> **Records**
↓↓↓

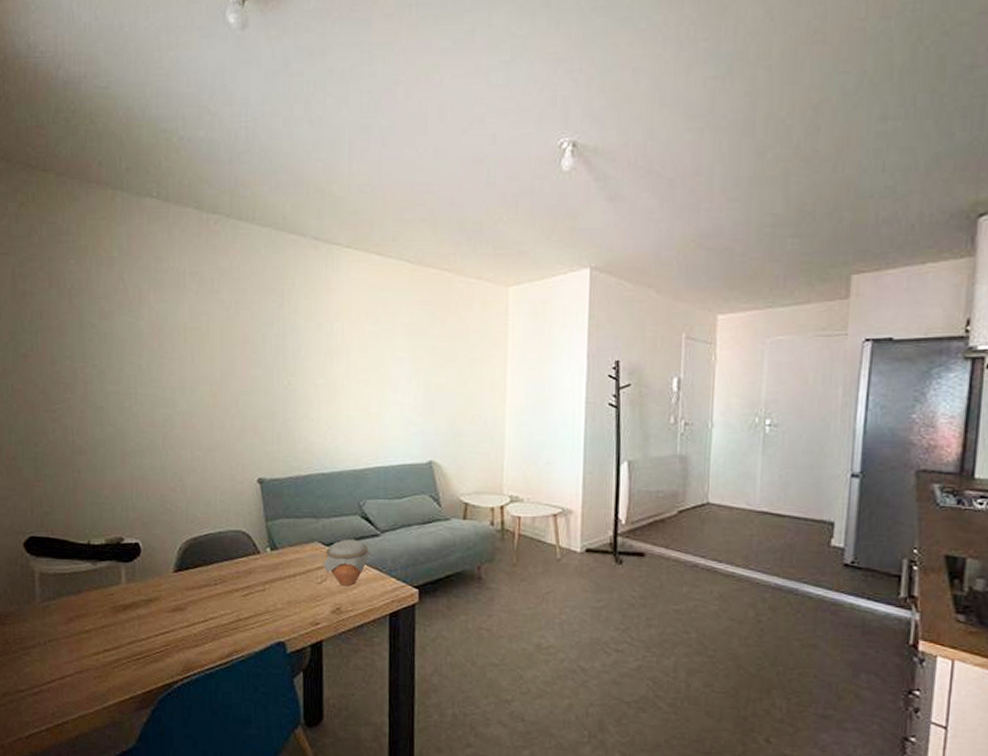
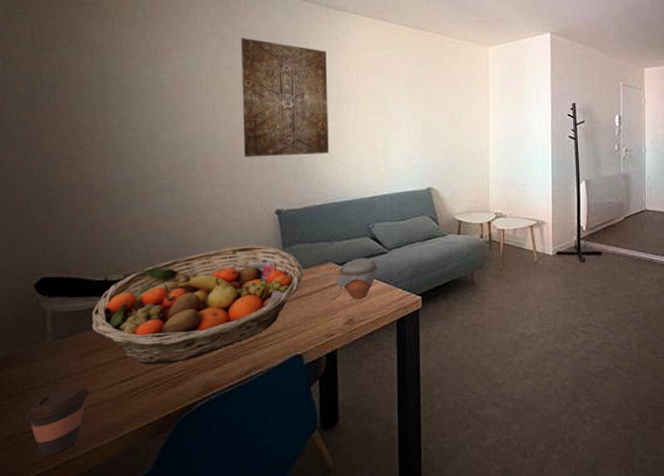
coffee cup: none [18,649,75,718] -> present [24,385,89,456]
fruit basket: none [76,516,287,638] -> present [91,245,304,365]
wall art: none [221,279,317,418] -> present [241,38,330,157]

↑↑↑
↓↓↓

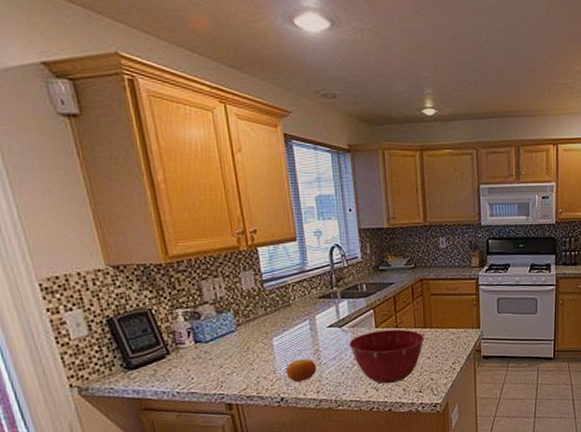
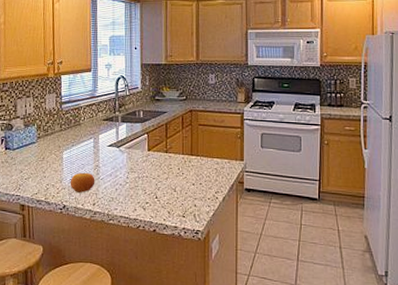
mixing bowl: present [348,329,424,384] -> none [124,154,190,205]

↑↑↑

All that should be written out is the stretch of lines above between the one holding "coffee cup: none" and the one holding "wall art: none", inclusive, exactly as given.

coffee cup: none [18,649,75,718] -> present [24,385,89,456]
fruit basket: none [76,516,287,638] -> present [91,245,304,365]
wall art: none [221,279,317,418] -> present [241,38,330,157]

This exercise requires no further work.